> _Assignment_
Leave out all pictures while repeating the records exactly and completely.

Records from a data collection
----

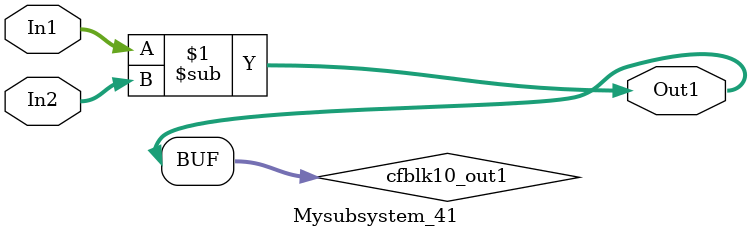
<source format=v>



`timescale 1 ns / 1 ns

module Mysubsystem_41
          (In1,
           In2,
           Out1);


  input   [7:0] In1;  // uint8
  input   [7:0] In2;  // uint8
  output  [7:0] Out1;  // uint8


  wire [7:0] cfblk10_out1;  // uint8


  assign cfblk10_out1 = In1 - In2;



  assign Out1 = cfblk10_out1;

endmodule  // Mysubsystem_41


</source>
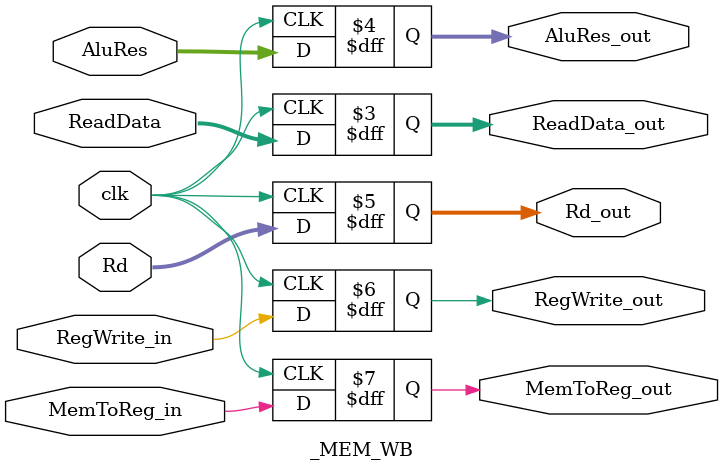
<source format=v>
module _MEM_WB (
    input wire clk,
    input wire [31:0] ReadData,   // dato leído de memoria (MEM)
    input wire [31:0] AluRes,     // resultado de ALU (MEM)
    input wire [4:0]  Rd,         // registro destino (MEM)
    input wire RegWrite_in,       // señal RegWrite desde MEM
    input wire MemToReg_in,       // señal MemToReg desde MEM

    output reg [31:0] ReadData_out,   // pasa a br
    output reg [31:0] AluRes_out,     // pasa a br
    output reg [4:0]  Rd_out,         // pasa a br
    output reg RegWrite_out,          // pasa a br
    output reg MemToReg_out           // pasa a br
);

    initial begin
        ReadData_out = 32'b0;
        AluRes_out   = 32'b0;
        Rd_out       = 5'b0;
        RegWrite_out = 1'b0;
        MemToReg_out = 1'b0;
    end

    always @(posedge clk) begin
        ReadData_out <= ReadData;
        AluRes_out   <= AluRes;
        Rd_out       <= Rd;
        RegWrite_out <= RegWrite_in;
        MemToReg_out <= MemToReg_in;
    end

endmodule


</source>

----

> _Answer space_
<source format=v>



`timescale 1 ns / 1 ns

module Mysubsystem_41
          (In1,
           In2,
           Out1);


  input   [7:0] In1;  // uint8
  input   [7:0] In2;  // uint8
  output  [7:0] Out1;  // uint8


  wire [7:0] cfblk10_out1;  // uint8


  assign cfblk10_out1 = In1 - In2;



  assign Out1 = cfblk10_out1;

endmodule  // Mysubsystem_41


</source>
<source format=v>
module _MEM_WB (
    input wire clk,
    input wire [31:0] ReadData,   // dato leído de memoria (MEM)
    input wire [31:0] AluRes,     // resultado de ALU (MEM)
    input wire [4:0]  Rd,         // registro destino (MEM)
    input wire RegWrite_in,       // señal RegWrite desde MEM
    input wire MemToReg_in,       // señal MemToReg desde MEM

    output reg [31:0] ReadData_out,   // pasa a br
    output reg [31:0] AluRes_out,     // pasa a br
    output reg [4:0]  Rd_out,         // pasa a br
    output reg RegWrite_out,          // pasa a br
    output reg MemToReg_out           // pasa a br
);

    initial begin
        ReadData_out = 32'b0;
        AluRes_out   = 32'b0;
        Rd_out       = 5'b0;
        RegWrite_out = 1'b0;
        MemToReg_out = 1'b0;
    end

    always @(posedge clk) begin
        ReadData_out <= ReadData;
        AluRes_out   <= AluRes;
        Rd_out       <= Rd;
        RegWrite_out <= RegWrite_in;
        MemToReg_out <= MemToReg_in;
    end

endmodule


</source>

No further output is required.